*VÉRIFIEZ VOS ACQUIS*
A – Dans le texte sur l'amour dans la culture populaire, dans quelles circonstances est née l'idée de décortiquer les paroles des chansons d'amour ?
B – Rédigez la suite du texte sur l'amour dans la culture populaire, à partir de sa dernière phrase.

Mon texte d’hier sur les «célibataires involontaires» a suscité plusieurs réactions. Des réflexions sur les problèmes de la conquête, sur la domination, sur les rôles sociaux censés être normaux, sur le sexe, sur l’amour.
J’évoquais, et vous êtes quelques personnes à l’avoir pointé du doigt aussi, tous les trucs qu’on ne devrait plus voir dans la culture populaire, qui encourage des clichés qui, pourtant, ne collent pas à la réalité, qui mettent une pression énorme et malsaine sur les gars, sur les filles, sur tout le monde.
Une chose est ressortie, selon moi, l’importance de nommer ce qui est malsain dans la culture populaire.
Il y a un projet que j’ai en tête et que je n’ai jamais le temps de faire et qui m’est venu dans mes quelques soirées karaoké: décortiquer les paroles des chansons d’amour qui sont souvent, à mes yeux, malaisantes.
Parce que l’amour, ce n’est pas à celui qui crie le plus fort qu’il t’aime. Ce n’est pas de prendre en pitié l’autre. L’amour n’est pas une question de mérite, mais de liberté.
Un des grands classiques des films d’amour est ce gars qui, pendant 90 minutes, ne lâche pas le morceau et n’arrête pas de gosser la fille. Il envoie des textos. Il débarque à son travail. Il l’espionne. Il va chanter sous son balcon. Il s’invite sur le même vol d’avion. Je rêve d’un film où, à la fin, au lieu de finalement tomber en amour, la fille le menace de le poursuivre pour harcèlement.
Si je connais une ou deux histoires d’amies qui ont fini par être charmées par un gars qui, sur un an, leur rappelait à chaque fois qu’il les trouvait diablement charmantes, je connais des dizaines de filles qui sont juste stressées, écoeurées, irritées ou effrayées par ce genre de comportements qu’on voit dans les films. Non, l’amour ce n’est pas une épreuve d’endurance.
Plus encore, l’amour, ce n’est pas une dette. La princesse serait complètement dans son droit de repousser Mario Bros malgré les 32 tableaux d’épreuves qu’il vient de faire. L’amour, ce n’est pas une liste de tâches à faire, ce n’est pas une récompense, ce n’est pas une médaille.
Ce n’est pas non plus une compétition. Ce n’est pas un tournoi où la meilleure fille, ou celle qui a éliminé toutes les autres, rencontre en finale le meilleur gars, ou celui qui a éliminé tous les autres. Pardonnez l’hétéronormativité de la dernière phrase, mais évidemment, ça s’applique aussi aux relations LGBTQIA+. Vous aussi, vous n’êtes pas dans une compétition. Il n’y a pas de perdants ou de loosers en amour, il n’y a que des gens qui s’aiment.

*DONNÉES FOURNIES*
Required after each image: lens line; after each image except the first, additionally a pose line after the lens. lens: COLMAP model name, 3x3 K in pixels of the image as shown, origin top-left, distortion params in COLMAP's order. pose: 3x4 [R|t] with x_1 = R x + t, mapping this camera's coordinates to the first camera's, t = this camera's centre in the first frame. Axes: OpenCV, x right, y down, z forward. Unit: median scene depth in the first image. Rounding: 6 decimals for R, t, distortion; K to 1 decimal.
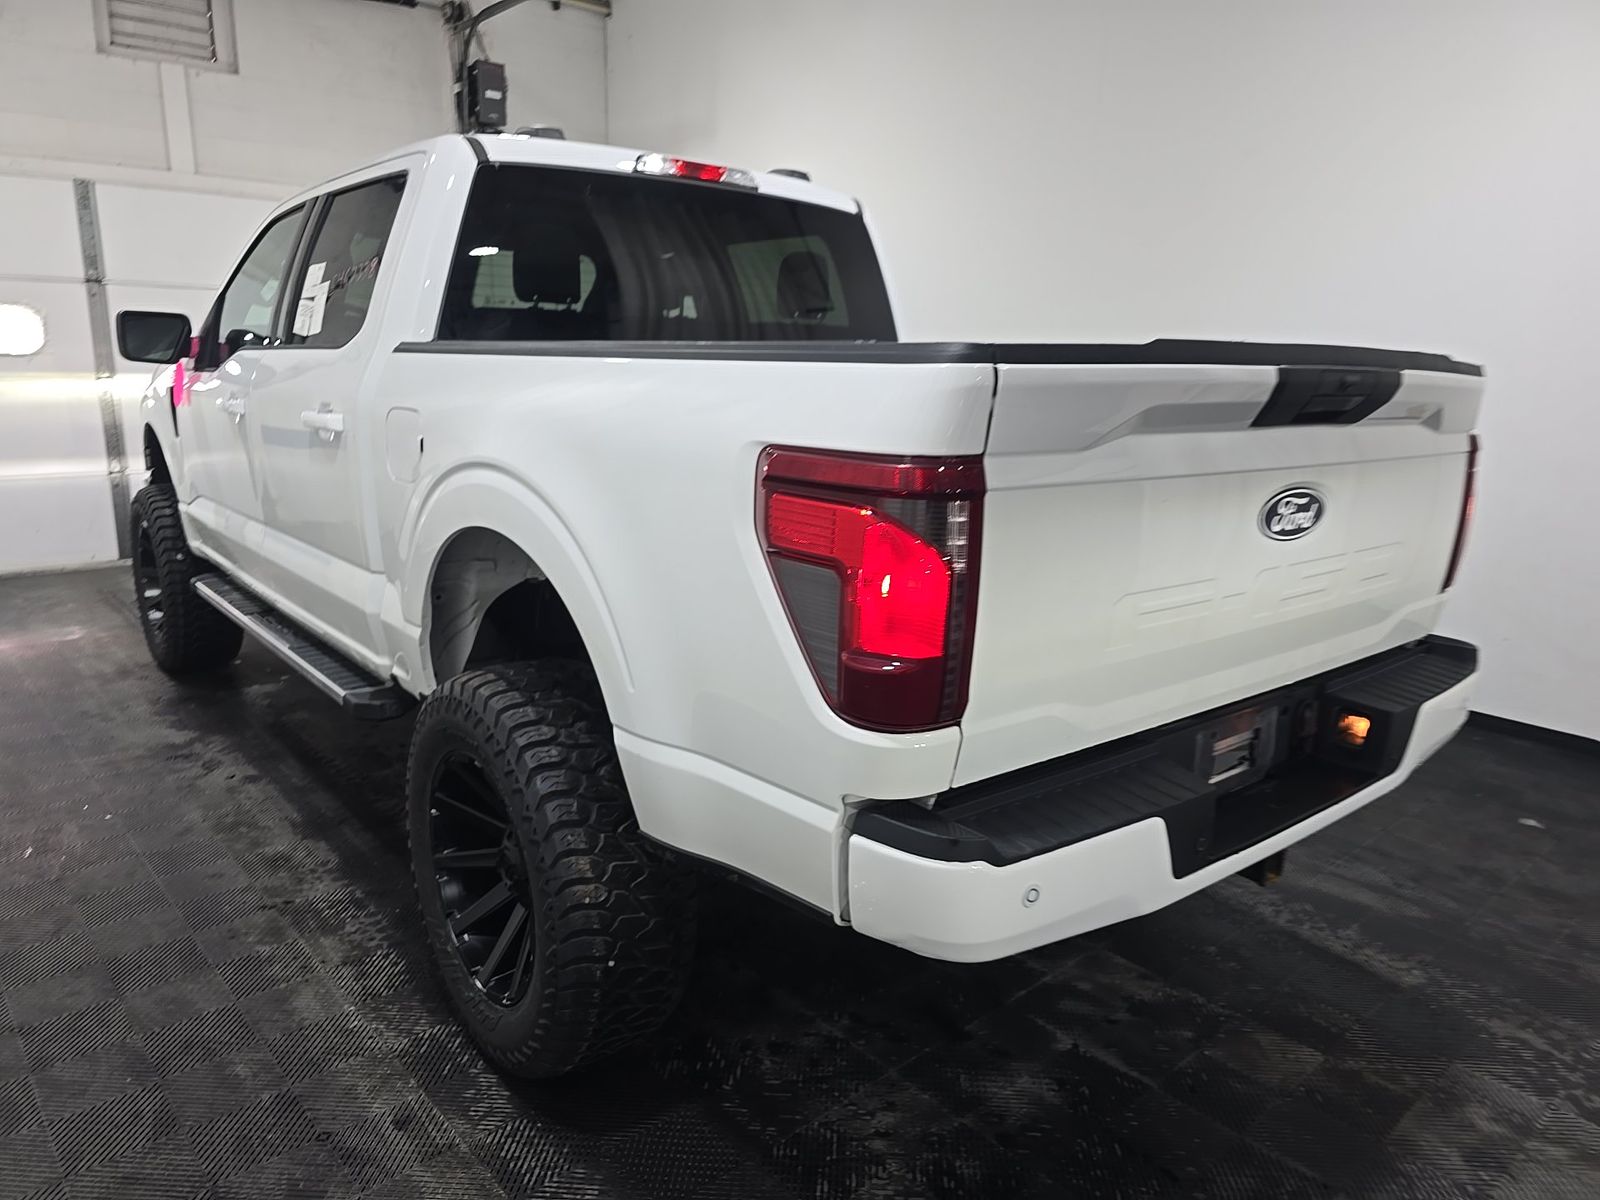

*CORRIGÉ DES EXERCICES*
A – Lors de quelques soirées karaoké.

B –
C’est encore moins deux personnes qui se battent pour savoir qui a le droit de cruiser une troisième personne.
L’amour, ce n’est pas un sacrifice. On voit souvent ça dans les films d’amour, le ou la partenaire tout abandonner pour correspondre aux attentes de l’autre. L’amour, ce n’est pas ça.
Ce n’est pas logique non plus. Tu peux détester chez quelqu’un ce que tu aimes chez quelqu’un d’autre. L’amour n’est pas une formule mathématique. Ce n’est pas un produit qui vient selon tes préférences indiquées sur un site Internet. Ce n’est pas une recette de Ricardo. Ce n’est pas de la peinture à numéro.
L’amour, ce n’est pas non plus d’être gâté.e. Notre amour peut nous gâter, mais l’amour, ce n’est pas recevoir des cadeaux ou des compliments. L’amour, ce n’est pas être au service de l’autre. Ce n’est pas une conquête non plus. L’amour ne devrait jamais avoir une quelconque forme de domination.
Le sexe aussi ne devrait être rien de tout ce qui a été dit. Le sexe peut avoir lieu sans amour, mais ne devrait pas être une course, ni une compétition, mais du plaisir mutuellement donné, partagé. Le sexe n’est pas plus une domination, une dette, une récompense, un cadeau, un devoir ou une exigence. Idéalement, il ne sert pas non plus à combler un vide.
Je ne me cite pas souvent, mais j’ai écrit en février dernier, pour la soirée de poésie du Collectif RAMEN, un texte sur l’amour, qui, je trouve encore, résume bien ce que c’est, selon moi, l’amour. Je termine donc avec un extrait de «What is love? Baby don’t hurt me» (pas la toune, mais mon texte)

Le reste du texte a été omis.